Chico State’s college system runs counter to academic goals
Chico State students, faculty and staff who returned for the new school year Monday (Aug. 21) couldn’t help but notice sets of banners mounted on light posts lining the main promenade. One message holds particular resonance: “We are one university.”
However, its academic structure is not so unified. Chico State, in some key respects, is not “one university” in its systemic organization; it’s a collection of seven colleges, five schools and 29 centers/institutes. At least for the colleges, this structure has bred silos and competition for resources.
Take the College of Humanities and Fine Arts. As reported in Newslines (“Existential crisis,” by Evan Tuchinsky, page 8), that unit of the university has a sizable deficit. Without a bailout of sorts from the provost, humanities would be in the red nearly $2 million; as it stands, Dean Robert Knight still is running numbers, with contracts pending from some part-time instructors even after classes began, but he told the CN&R he anticipates a deficit in the half-million range, or 5 percent of his budget.

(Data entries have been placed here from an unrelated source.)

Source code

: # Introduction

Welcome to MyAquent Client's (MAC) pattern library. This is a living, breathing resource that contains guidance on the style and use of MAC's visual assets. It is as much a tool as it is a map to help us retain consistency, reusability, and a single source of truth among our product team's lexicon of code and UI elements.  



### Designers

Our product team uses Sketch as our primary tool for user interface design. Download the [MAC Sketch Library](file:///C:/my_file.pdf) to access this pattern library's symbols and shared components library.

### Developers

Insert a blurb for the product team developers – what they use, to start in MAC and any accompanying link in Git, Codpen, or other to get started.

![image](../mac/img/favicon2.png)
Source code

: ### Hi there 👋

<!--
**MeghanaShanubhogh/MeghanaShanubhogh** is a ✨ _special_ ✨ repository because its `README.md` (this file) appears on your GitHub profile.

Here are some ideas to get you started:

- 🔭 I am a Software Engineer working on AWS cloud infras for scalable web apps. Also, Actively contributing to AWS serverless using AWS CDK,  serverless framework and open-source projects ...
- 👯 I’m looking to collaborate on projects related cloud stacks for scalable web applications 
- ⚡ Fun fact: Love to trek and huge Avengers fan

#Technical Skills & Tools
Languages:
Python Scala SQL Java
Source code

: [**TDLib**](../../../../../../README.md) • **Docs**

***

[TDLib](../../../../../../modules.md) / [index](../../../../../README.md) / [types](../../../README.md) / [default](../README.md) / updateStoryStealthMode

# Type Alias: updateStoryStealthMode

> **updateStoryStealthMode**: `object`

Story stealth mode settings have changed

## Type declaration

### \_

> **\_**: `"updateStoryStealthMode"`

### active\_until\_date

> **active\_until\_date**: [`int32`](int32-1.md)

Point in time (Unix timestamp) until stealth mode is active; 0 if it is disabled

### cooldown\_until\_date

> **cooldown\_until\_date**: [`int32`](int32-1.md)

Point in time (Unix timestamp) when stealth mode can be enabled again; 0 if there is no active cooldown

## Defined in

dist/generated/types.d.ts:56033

Chico State uses a complicated system to fund its colleges. The primary allocations are primarily based on “productivity”—crudely, butts in seats—but adjusted for the type of class. A college gets less per student for an introductory English composition class than for an upper-division chemistry lab. General education courses fall more heavily in the former category; since the humanities college delivers a greater proportion of GEs than others, it’s the equivalent of a loss leader for Chico State.
Or, it would be if Chico State budgeted more holistically. Instead, Humanities and Fine Arts suffers from teaching the basics and low-tech classes, plus offering majors that aren’t as marketable as, say, business or criminal justice.
Chico State prides itself on its interdisciplinary approach to education. “One university” will remain a partial platitude if inclusion does not extend into academia.